START Exercise material

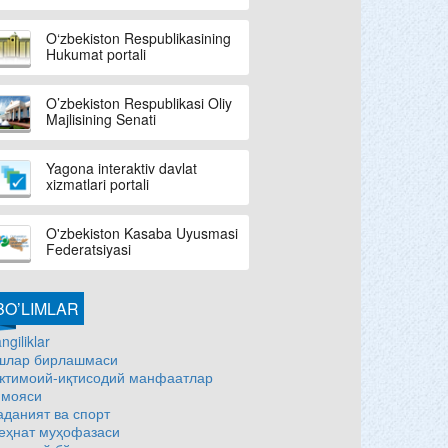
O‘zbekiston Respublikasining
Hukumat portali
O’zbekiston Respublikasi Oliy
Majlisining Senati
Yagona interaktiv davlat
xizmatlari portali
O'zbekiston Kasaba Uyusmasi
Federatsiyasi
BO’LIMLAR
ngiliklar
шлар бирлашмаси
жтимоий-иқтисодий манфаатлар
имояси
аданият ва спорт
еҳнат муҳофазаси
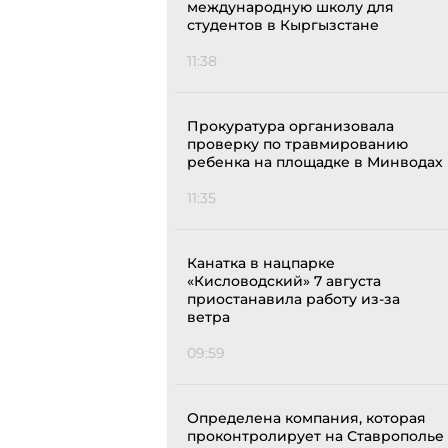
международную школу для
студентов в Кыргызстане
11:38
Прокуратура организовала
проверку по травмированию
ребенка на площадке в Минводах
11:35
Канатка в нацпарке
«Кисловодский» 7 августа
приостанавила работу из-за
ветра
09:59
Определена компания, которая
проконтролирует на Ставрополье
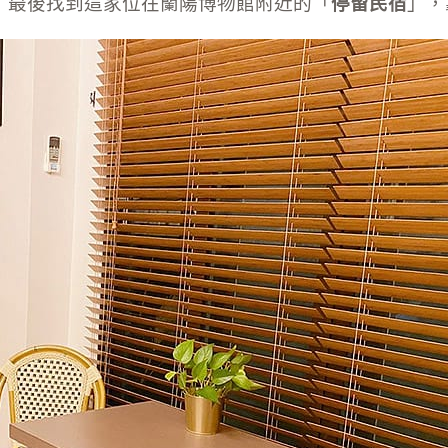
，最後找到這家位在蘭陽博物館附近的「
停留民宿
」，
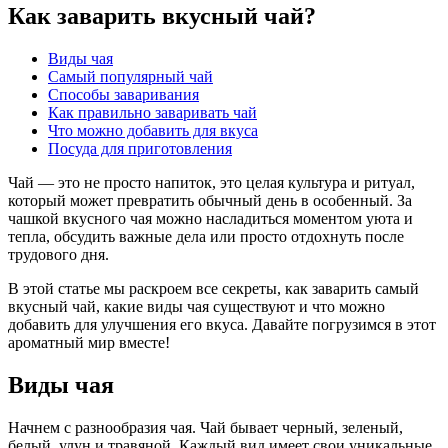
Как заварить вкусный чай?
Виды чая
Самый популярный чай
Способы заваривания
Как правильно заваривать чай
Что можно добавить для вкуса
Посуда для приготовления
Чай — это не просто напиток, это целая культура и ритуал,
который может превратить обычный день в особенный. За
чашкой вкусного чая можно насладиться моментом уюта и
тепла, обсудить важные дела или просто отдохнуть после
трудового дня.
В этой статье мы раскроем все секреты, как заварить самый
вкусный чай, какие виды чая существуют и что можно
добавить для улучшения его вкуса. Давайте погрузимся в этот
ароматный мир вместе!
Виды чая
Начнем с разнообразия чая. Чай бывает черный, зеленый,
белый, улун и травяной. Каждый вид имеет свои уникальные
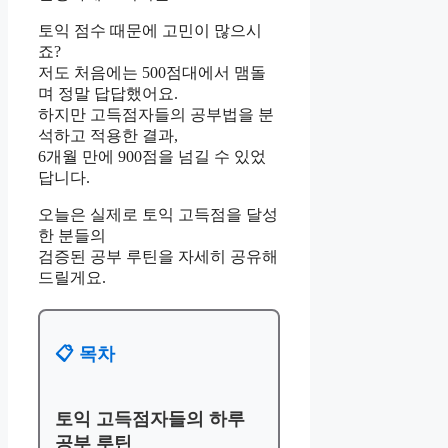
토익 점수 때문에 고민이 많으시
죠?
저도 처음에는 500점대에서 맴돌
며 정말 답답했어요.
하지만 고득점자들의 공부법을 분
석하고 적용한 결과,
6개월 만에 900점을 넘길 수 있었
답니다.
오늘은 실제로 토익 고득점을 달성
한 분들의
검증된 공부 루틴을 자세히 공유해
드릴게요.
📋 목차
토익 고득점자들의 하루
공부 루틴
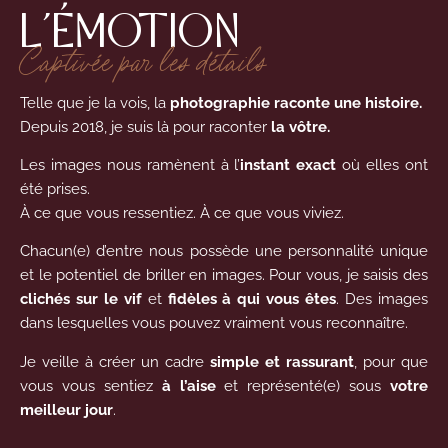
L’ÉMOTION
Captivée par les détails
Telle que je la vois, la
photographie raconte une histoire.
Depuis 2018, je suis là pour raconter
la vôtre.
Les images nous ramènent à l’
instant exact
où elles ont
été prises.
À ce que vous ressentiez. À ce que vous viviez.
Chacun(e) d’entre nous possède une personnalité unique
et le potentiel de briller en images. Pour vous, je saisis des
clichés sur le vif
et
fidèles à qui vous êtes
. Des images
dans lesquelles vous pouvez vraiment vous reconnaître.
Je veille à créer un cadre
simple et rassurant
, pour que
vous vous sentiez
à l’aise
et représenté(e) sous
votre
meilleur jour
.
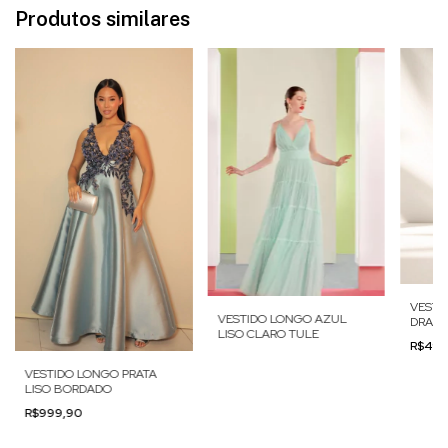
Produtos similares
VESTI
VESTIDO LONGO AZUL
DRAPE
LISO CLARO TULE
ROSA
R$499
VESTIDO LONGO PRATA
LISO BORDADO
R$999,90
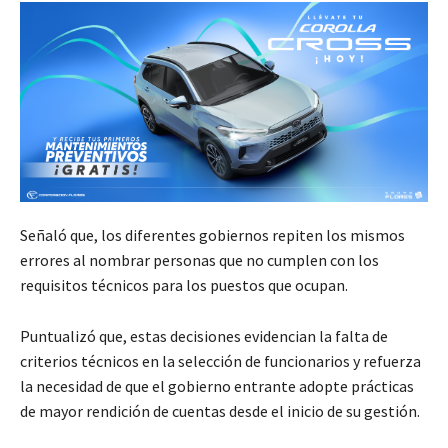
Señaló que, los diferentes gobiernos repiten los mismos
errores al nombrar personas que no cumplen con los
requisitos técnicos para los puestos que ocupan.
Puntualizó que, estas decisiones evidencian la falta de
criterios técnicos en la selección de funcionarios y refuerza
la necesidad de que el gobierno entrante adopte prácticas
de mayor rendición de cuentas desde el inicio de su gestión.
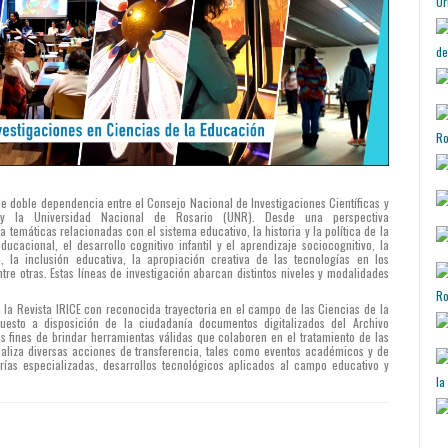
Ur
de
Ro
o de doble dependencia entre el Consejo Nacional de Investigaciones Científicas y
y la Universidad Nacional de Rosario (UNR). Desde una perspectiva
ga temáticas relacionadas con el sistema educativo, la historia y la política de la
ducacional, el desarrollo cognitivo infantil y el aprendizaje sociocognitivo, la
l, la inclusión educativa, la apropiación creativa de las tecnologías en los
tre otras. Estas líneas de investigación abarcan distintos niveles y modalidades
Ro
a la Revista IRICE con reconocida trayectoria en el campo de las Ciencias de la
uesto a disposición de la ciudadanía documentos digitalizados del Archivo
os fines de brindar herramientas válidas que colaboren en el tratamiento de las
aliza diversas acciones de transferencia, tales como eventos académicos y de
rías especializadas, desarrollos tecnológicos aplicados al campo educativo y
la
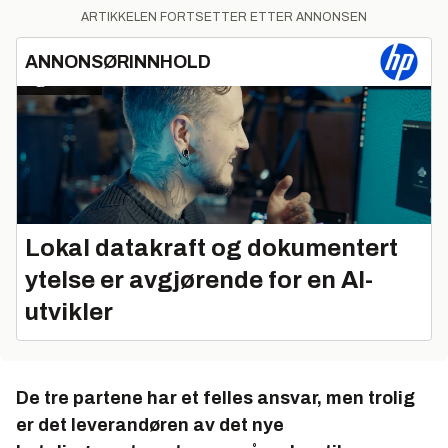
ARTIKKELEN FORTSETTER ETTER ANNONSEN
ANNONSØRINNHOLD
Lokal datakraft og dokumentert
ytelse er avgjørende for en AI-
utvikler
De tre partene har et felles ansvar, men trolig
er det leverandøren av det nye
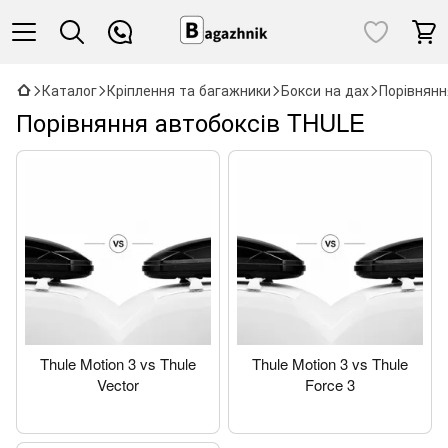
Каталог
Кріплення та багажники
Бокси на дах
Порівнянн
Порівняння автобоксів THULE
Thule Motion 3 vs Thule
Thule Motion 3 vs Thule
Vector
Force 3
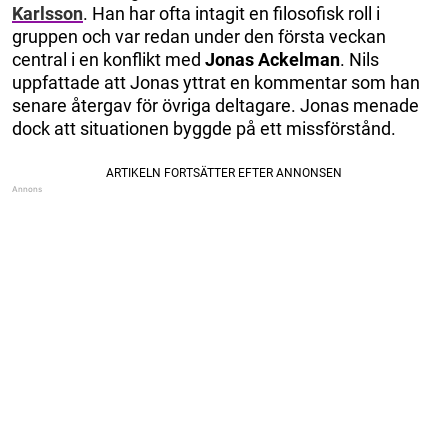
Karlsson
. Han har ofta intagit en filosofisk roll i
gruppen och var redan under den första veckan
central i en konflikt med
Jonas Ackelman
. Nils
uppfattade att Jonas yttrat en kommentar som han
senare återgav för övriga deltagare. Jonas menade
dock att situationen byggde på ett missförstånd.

END Exercise material

▶ **Your goal**: Rewrite the lines of the records above as a numbered list, omitting any blank lines. Begin at the line that contains "Señaló que, los" and stop after the line that contains "de mayor rendición".

▶ **Output of the exercise**:
1. Señaló que, los diferentes gobiernos repiten los mismos
2. errores al nombrar personas que no cumplen con los
3. requisitos técnicos para los puestos que ocupan.
4. Puntualizó que, estas decisiones evidencian la falta de
5. criterios técnicos en la selección de funcionarios y refuerza
6. la necesidad de que el gobierno entrante adopte prácticas
7. de mayor rendición de cuentas desde el inicio de su gestión.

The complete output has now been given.